WPA/WPA2/WPA3 (Wi-Fi Protected Access) — The security certification programs for wireless networks. WPA (TKIP) is deprecated and insecure. WPA2 (AES-CCMP) is widely deployed but vulnerable to KRACK and offline dictionary attacks against PSK mode. WPA3 introduces SAE for improved key exchange, forward secrecy, and 192-bit security suite for enterprise environments.

Worm — Self-replicating malware that propagates across networks without user interaction by exploiting vulnerabilities in network services. Unlike viruses, worms do not require a host file. Notable examples: Morris Worm (1988), SQL Slammer (2003), Conficker (2008), WannaCry (2017, exploiting EternalBlue/MS17-010).

X

XSS (Cross-Site Scripting) — An attack that injects malicious scripts into web pages viewed by other users. Three types: reflected XSS (malicious input returned in the immediate response), stored XSS (malicious input persisted in the database and served to other users), and DOM-based XSS (client-side JavaScript processes attacker-controlled data unsafely). Mitigated by context-aware output encoding, Content Security Policy, and input validation.

Y

YARA — A pattern-matching tool for identifying and classifying malware samples by defining rules that describe strings, byte sequences, and boolean conditions. YARA rules are used by malware researchers, incident responders, and threat intelligence platforms (VirusTotal) to detect known malware families and variants.

Z

Zero Day — A vulnerability unknown to the software vendor and for which no patch exists. Zero-day exploits target these vulnerabilities before they can be fixed. Zero-day attacks bypass signature-based detection entirely, making behavioral analysis, anomaly detection, and defense in depth the primary defenses.

Zero Trust — A security model based on the principle "never trust, always verify." Zero trust assumes threats exist both inside and outside the network perimeter. Every access request is fully authenticated, authorized, and encrypted regardless of the requester's network location.

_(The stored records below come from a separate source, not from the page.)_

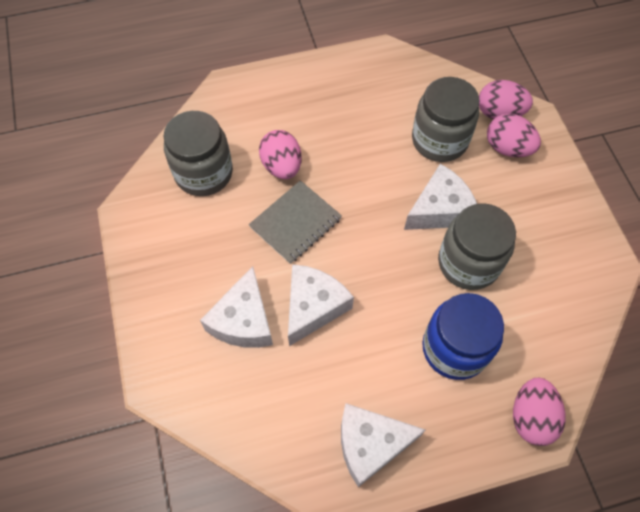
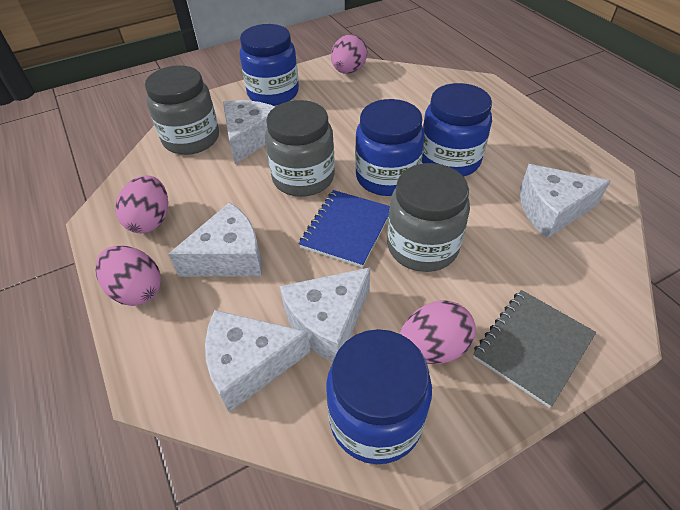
blue jar: 1 -> 4
blue notebook: 0 -> 1
white cheese: 4 -> 5

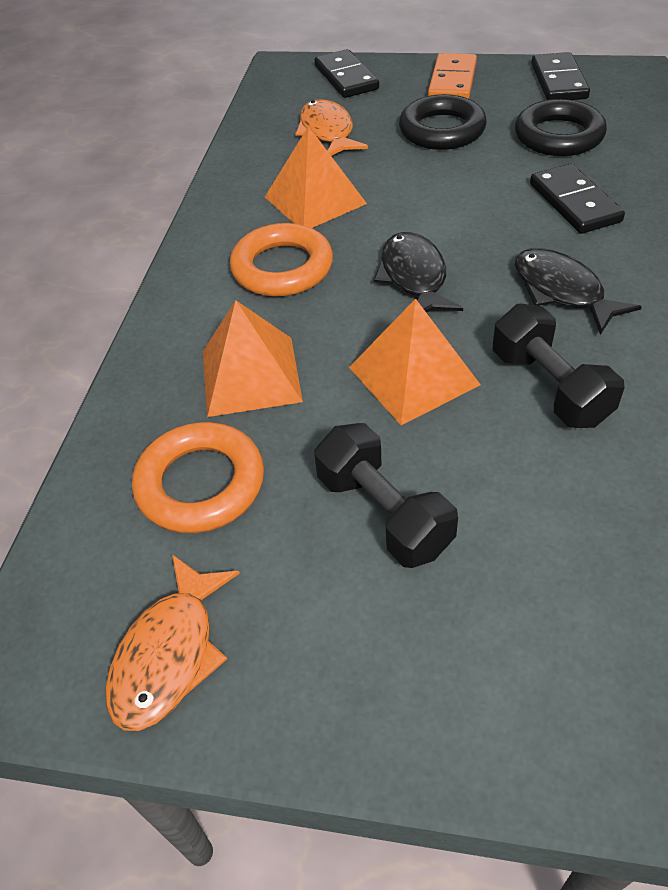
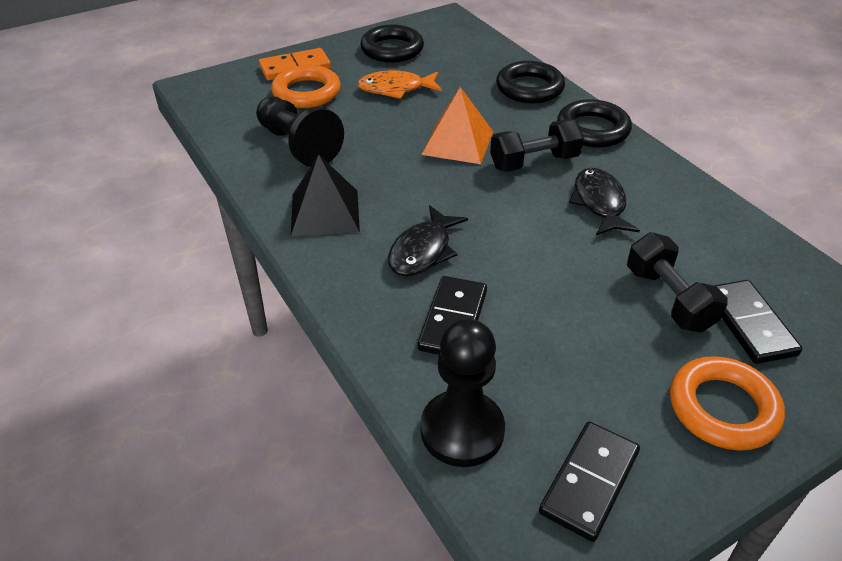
black pawn: 0 -> 2
black pyramid: 0 -> 1
black ring: 2 -> 3
orange fish: 2 -> 1
orange pyramid: 3 -> 1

Key principles: verify explicitly, use least-privilege access, assume breach, enforce micro-segmentation, and monitor continuously.

ZTNA (Zero Trust Network Access) — A security framework that replaces traditional VPN by providing secure, per-application remote access based on identity verification and device posture assessment. Unlike VPN, ZTNA does not place users on the corporate network — it brokers access to specific applications only after verifying identity, device health, and policy compliance.